Widespread errors in 'proofreading' cause inherited blindness

Mistakes in "proofreading" the genetic code of retinal cells is the cause of a form of inherited blindness, retinitis pigmentosa (RP) caused by mutations in splicing factors. This new understanding of the disease process, published in Nature Communications, is leading to the development of a gene therapy for RP caused by splicing factor defects.

Splicing factors are important protein components of the gene proofreading or "splicing" mechanism that is found in all cells. Some sections of our DNA, known as introns, are removed or spliced out by the cell during protein construction, so that only the final intelligible genetic code remains. This is because the introns do not actually provide any meaningful instructions for making proteins. Variations in splicing can cause very different consequences on the formation or function of cells, including retinal cells.
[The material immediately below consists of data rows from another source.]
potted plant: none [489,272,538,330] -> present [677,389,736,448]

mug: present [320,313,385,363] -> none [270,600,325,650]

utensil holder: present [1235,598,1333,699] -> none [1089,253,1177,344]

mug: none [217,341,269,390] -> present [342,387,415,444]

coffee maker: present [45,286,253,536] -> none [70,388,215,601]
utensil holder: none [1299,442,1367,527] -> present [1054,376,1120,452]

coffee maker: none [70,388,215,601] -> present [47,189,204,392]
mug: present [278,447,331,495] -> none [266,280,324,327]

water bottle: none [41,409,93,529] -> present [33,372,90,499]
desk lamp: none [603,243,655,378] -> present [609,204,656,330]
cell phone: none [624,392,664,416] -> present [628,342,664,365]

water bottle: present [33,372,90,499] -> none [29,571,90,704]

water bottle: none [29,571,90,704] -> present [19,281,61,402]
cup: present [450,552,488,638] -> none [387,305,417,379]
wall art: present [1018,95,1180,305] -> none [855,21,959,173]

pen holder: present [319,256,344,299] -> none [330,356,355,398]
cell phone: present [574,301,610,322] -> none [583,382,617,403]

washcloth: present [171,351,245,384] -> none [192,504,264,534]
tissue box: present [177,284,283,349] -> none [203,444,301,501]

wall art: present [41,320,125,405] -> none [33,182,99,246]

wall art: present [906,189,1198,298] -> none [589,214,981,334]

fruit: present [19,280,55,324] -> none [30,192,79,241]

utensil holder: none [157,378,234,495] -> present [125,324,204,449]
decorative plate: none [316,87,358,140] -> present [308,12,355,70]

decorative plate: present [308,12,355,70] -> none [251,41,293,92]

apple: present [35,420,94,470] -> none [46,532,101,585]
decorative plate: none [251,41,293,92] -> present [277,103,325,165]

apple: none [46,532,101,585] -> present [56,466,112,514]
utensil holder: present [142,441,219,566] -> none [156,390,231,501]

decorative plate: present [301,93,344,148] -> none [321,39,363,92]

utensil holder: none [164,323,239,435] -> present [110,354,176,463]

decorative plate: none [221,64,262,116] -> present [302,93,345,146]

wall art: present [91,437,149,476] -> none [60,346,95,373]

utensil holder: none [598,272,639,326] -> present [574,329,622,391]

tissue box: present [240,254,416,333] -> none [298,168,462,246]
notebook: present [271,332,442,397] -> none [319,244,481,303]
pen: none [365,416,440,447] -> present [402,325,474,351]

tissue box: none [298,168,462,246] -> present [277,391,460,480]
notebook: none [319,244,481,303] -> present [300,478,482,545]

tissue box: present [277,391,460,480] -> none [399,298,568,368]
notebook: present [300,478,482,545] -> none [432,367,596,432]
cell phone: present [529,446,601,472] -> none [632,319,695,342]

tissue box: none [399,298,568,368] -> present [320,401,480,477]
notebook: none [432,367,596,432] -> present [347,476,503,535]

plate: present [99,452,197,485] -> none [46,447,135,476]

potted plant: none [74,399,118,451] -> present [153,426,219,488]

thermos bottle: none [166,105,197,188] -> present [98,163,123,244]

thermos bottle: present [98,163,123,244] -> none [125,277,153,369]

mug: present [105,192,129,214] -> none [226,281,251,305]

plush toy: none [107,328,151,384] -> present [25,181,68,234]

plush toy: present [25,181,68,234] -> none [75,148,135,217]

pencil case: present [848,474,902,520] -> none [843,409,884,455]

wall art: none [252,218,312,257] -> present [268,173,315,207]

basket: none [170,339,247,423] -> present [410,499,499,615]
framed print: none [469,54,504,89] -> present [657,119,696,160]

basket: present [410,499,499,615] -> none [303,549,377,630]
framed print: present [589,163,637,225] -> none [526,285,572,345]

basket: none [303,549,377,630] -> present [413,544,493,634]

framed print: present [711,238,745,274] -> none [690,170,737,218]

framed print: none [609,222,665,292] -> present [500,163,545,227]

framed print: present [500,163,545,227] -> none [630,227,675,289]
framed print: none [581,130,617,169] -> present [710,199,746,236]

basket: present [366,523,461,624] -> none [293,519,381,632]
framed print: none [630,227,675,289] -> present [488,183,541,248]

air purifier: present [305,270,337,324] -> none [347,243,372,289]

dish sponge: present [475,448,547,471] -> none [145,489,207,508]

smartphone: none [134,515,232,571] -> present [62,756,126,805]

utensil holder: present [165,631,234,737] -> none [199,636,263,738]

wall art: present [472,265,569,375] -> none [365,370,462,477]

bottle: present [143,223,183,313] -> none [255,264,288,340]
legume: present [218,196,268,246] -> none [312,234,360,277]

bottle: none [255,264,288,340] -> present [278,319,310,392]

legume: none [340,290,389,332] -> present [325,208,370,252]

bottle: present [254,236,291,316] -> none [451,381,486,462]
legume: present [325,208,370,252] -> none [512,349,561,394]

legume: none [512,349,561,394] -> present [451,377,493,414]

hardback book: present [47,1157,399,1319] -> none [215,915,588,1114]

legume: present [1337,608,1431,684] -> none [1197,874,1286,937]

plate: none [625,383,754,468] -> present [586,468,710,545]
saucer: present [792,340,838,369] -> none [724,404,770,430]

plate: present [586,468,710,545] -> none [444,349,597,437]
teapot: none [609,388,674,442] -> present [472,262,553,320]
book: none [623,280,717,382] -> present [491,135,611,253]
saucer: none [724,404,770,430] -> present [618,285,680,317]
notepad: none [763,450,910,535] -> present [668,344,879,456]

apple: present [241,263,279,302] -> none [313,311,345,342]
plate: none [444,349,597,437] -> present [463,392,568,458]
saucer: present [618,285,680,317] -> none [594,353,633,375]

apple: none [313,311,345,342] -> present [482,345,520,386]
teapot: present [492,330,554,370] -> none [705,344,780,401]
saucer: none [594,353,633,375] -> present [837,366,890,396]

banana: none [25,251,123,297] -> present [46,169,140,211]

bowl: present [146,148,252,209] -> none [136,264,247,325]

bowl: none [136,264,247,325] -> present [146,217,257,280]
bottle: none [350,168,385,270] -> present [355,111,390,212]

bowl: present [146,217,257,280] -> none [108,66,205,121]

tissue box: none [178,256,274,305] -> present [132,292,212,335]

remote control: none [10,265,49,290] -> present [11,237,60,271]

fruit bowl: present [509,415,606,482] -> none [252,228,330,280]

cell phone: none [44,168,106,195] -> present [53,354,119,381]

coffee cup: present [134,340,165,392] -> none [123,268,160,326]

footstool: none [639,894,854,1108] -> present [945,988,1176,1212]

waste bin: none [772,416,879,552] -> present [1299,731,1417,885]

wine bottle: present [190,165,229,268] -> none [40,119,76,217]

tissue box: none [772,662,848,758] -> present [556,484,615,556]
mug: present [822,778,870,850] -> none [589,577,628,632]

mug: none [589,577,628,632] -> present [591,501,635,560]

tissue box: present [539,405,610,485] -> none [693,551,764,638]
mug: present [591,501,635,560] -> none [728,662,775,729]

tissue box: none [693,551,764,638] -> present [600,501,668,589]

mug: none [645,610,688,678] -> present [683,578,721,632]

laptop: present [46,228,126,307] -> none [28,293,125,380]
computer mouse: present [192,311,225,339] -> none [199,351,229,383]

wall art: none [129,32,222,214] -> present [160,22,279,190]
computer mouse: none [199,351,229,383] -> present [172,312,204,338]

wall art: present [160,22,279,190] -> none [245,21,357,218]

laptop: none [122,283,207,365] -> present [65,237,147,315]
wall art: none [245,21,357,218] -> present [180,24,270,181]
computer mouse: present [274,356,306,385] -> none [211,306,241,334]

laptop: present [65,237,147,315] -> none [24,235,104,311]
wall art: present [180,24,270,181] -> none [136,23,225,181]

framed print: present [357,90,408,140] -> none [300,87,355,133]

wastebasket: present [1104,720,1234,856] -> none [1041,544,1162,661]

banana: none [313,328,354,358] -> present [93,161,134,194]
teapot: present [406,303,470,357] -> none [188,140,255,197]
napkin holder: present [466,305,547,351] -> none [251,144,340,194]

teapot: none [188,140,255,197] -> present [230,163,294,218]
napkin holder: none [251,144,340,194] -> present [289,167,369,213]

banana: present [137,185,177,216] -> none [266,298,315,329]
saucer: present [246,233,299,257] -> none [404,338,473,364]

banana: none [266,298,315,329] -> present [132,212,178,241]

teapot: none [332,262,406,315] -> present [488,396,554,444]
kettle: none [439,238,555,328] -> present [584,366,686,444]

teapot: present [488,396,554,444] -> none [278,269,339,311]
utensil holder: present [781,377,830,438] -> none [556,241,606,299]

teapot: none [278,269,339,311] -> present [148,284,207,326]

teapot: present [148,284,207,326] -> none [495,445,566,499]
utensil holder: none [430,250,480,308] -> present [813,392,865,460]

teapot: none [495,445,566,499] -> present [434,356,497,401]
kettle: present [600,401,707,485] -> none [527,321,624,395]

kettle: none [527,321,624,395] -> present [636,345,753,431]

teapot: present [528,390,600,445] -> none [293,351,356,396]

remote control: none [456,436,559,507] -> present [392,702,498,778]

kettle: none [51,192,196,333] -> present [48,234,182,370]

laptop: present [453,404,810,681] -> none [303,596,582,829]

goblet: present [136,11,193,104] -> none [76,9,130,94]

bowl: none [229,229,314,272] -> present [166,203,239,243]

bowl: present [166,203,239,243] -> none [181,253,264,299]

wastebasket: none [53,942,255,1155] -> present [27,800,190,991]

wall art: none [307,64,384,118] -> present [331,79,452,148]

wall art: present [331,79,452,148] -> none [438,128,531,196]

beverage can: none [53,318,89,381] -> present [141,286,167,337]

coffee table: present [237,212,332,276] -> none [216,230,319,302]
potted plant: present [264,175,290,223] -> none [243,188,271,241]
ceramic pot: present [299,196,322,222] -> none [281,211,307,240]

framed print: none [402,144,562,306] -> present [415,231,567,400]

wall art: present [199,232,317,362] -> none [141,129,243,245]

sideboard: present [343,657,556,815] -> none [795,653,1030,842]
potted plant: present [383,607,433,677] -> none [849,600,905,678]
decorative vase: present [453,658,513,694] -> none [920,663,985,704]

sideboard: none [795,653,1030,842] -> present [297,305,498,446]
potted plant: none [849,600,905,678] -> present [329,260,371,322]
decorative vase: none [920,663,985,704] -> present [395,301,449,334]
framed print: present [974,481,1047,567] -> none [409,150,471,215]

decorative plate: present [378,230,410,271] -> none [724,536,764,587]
The scientists were able to create a "retina in a dish" using stem cells derived from the skin samples donated by retinitis pigmentosa patients.This cell model enabled the team to compare retinal cells to others in the body. These cells are normally very hard to obtain as they would previously have had to be donated from the retina, usually after death.

Using this model, the researchers have shown that defects in splicing factors cause defective proofreading of components of the editing machinery itself. This counter-intuitive effect results in a "vicious cycle" of disruptive misinterpretation of the genetic code. The formation and functions of a special type of retinal cells, retinal pigment epithelial (RPE) cells, are the most severely affected. These cells are essential for supporting and nourishing photoreceptors (rod and cone cells), so when they go wrong the light-processing function of the retina breaks down, resulting in sight loss.

The study shows, for the first time, how genetic defects in splicing factors cause variations in the proofreading of retinal genes, leading to defects in retinal cell function and their eventual degeneration in retinitis pigmentosa. The team went on to show that CRISPR-Cas9 gene editing could be used to correct the genetic defects in a particular splicing factor. This also corrected the function of the RPE and rod and cone cells in their laboratory model, indicating a potential pathway to future treatments.